Assigned task 1 –
In the PyTorch introduction, turn the paragraph beginning "PyTorch is a Python-based library" into a short bulleted list that keeps its main facts.
Assigned task 2 –
According to the PyTorch introduction, what advantage do PyTorch tensors have over NumPy's ndarrays?

[[ Quoted passage, beginning ]]

# Introduction into PyTorch


PyTorch is a Python-based library designed for deep learning. It is distinguished by its dynamic computational graph, which enables researchers and developers to construct models with a high degree of flexibility. PyTorch has found extensive use in various scientific and engineering domains due to its ease of use and extensive research-friendly features.

This notebook is based on the [PyTorch 60-Minute Blitz](https://pytorch.org/tutorials/beginner/deep_learning_60min_blitz.html).


### 1 Tensors
Tensors are a specialized data structure similar to arrays and matrices. They are comparable to NumPy's ndarrays, but they have the advantage that PyTorch tensors can run on GPUs.

In [4]:
import torch
import numpy as np

**1.1 Tensor Initialization**

There are many different ways of initialising tensors e.g. from data:

In [5]:
# Creating ndarray/tensor from data
n = np.array([[1, 2], [3, 4]])
t = torch.tensor([[1, 2], [3, 4]])

print(f"NumPy: \n {n} \n")
print(f"PyTorch: \n {t} \n")

NumPy: 
 [[1 2]
 [3 4]] 

PyTorch: 
 tensor([[1, 2],
        [3, 4]]) 



Or creating them from constant or random values:

In [7]:
# NumPy
n_zeros  = np.zeros((2, 3))
n_ones   = np.ones((2, 3))
n_random = np.random.random((2, 3))

# PyTorch, No parantheses around the shape needed!
t_zeros  = torch.zeros(2, 3)
t_ones   = torch.ones(2, 3)
t_random = torch.rand(2, 3)
t_full = torch.full((2, 3), 3.1415)

n_zeros, n_ones, n_random, t_zeros, t_ones, t_random, t_full

(array([[0., 0., 0.],
        [0., 0., 0.]]),
 array([[1., 1., 1.],
        [1., 1., 1.]]),
 array([[0.5720494 , 0.90804453, 0.00744775],
        [0.72319214, 0.32139422, 0.85191981]]),
 tensor([[0., 0., 0.],
         [0., 0., 0.]]),
 tensor([[1., 1., 1.],
         [1., 1., 1.]]),
 tensor([[0.5425, 0.8958, 0.4804],
         [0.9227, 0.7835, 0.3031]]),
 tensor([[3.1415, 3.1415, 3.1415],
         [3.1415, 3.1415, 3.1415]]))

**1.2 Conversion between NumPy and PyTorch**

The conversion of an ndarray into a torch tensor is simple. Both will share the same memory.

In [8]:
# NumPy -> PyTorch
n = np.ones((3))
t = torch.from_numpy(n)

print(f"NumPy: {n}")
print(f"PyTorch: {t}")

# Same memory, so operations will affect both!
t += 1

print(f"NumPy: {n}")
print(f"PyTorch: {t}")

[[ Quoted passage, end ]]
[[ Material supplied, beginning ]]

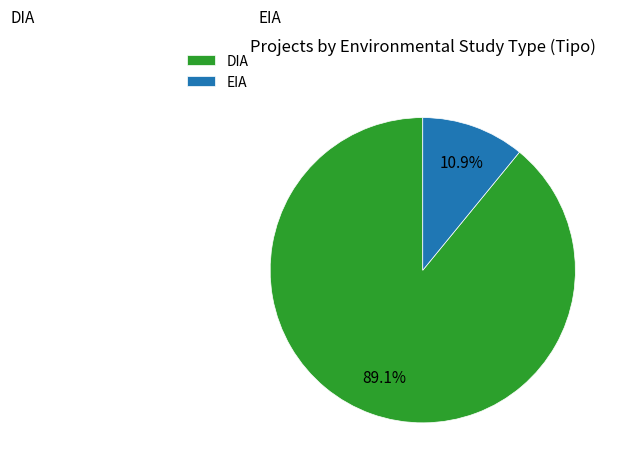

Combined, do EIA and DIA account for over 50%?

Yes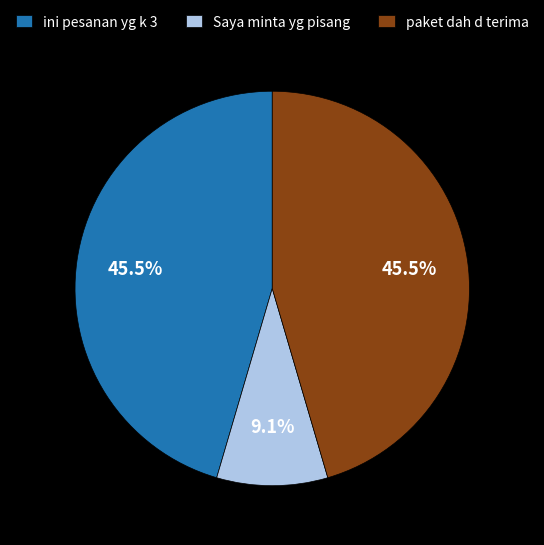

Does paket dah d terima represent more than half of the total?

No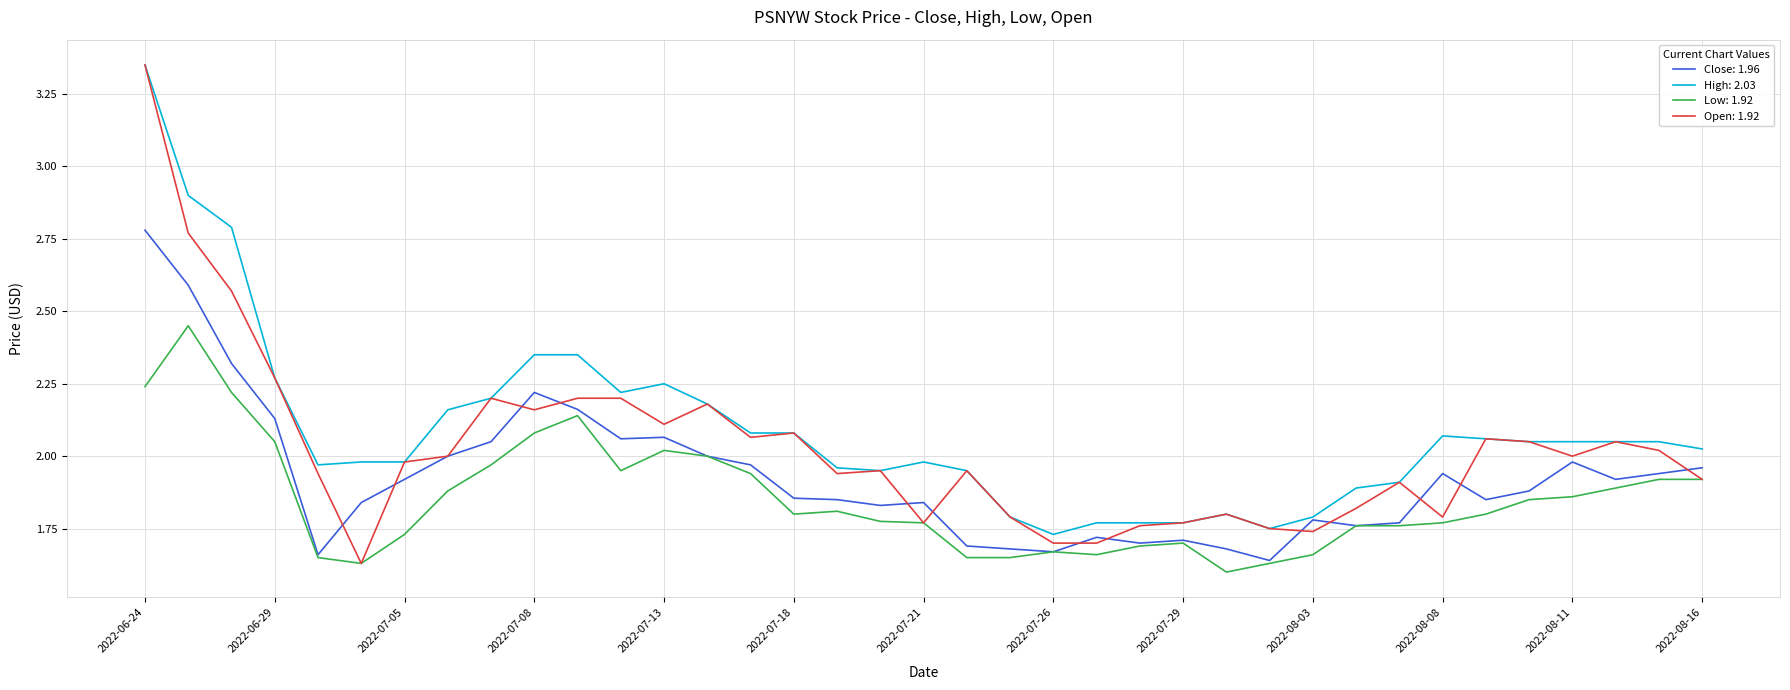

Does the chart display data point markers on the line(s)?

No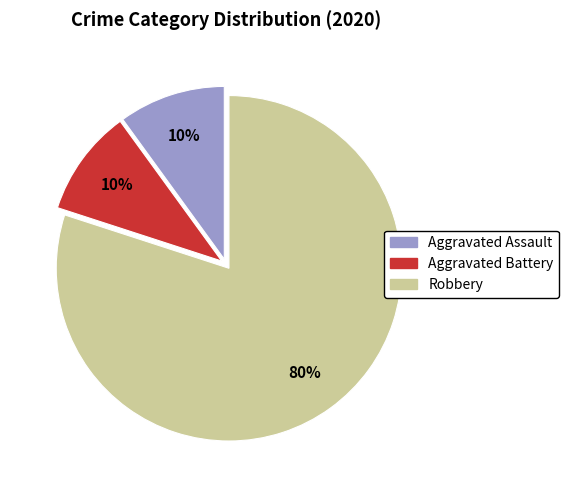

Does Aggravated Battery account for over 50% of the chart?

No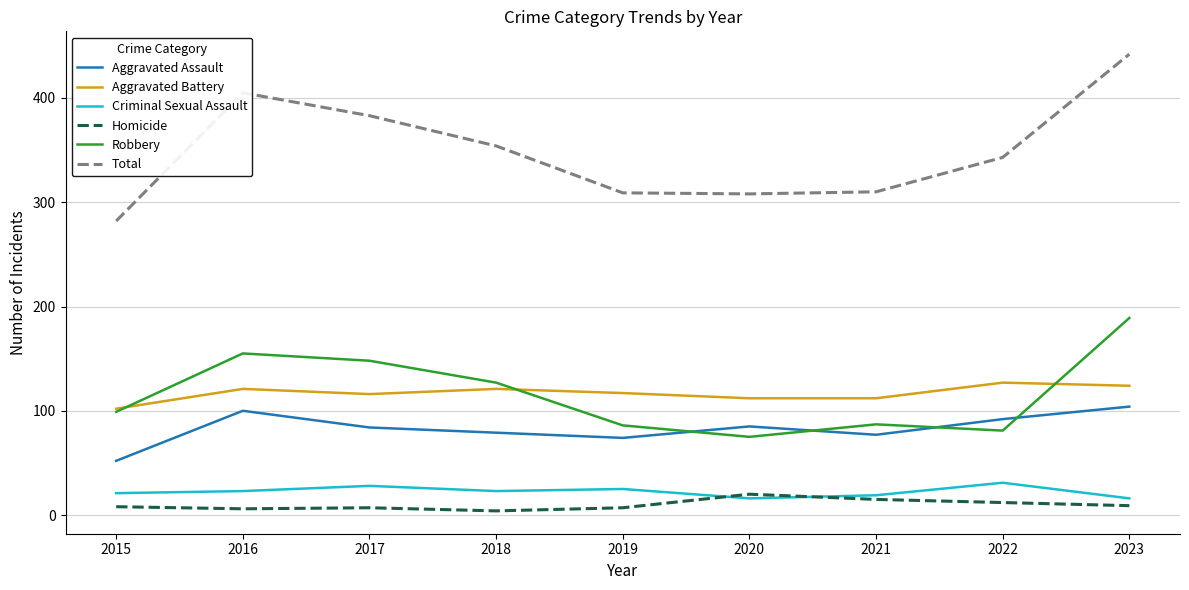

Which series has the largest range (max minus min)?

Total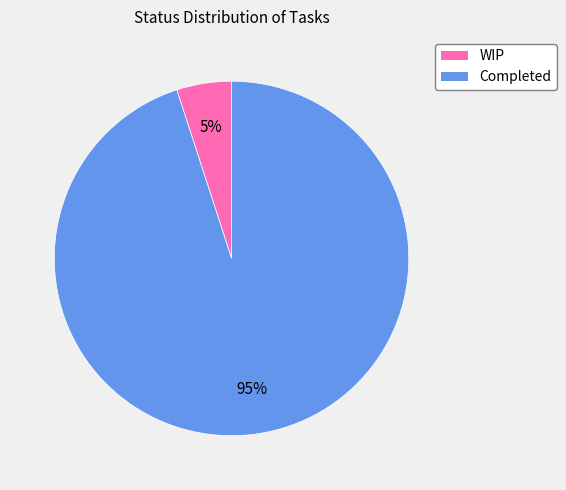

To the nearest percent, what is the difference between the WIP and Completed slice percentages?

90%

[[ Material supplied, end ]]
[[ Material supplied, beginning ]]

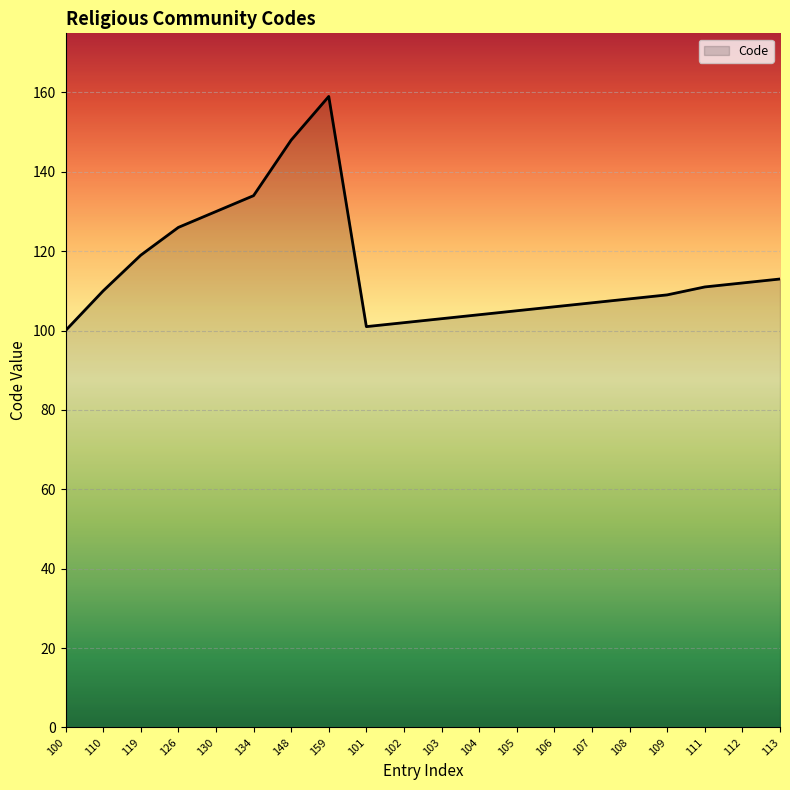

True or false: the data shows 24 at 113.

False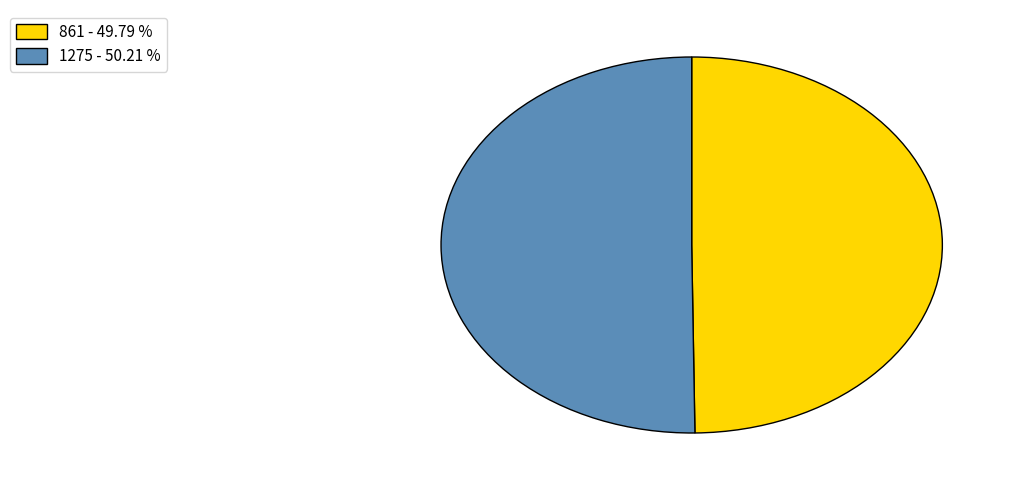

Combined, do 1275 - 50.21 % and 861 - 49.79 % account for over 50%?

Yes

[[ Material supplied, end ]]

Reply 1 –
- PyTorch is a Python-based library for deep learning.
- Its dynamic computational graph lets researchers and developers build models with a high degree of flexibility.
- It is widely used in scientific and engineering domains because it is easy to use and has many research-friendly features.

Reply 2 –
PyTorch tensors can run on GPUs.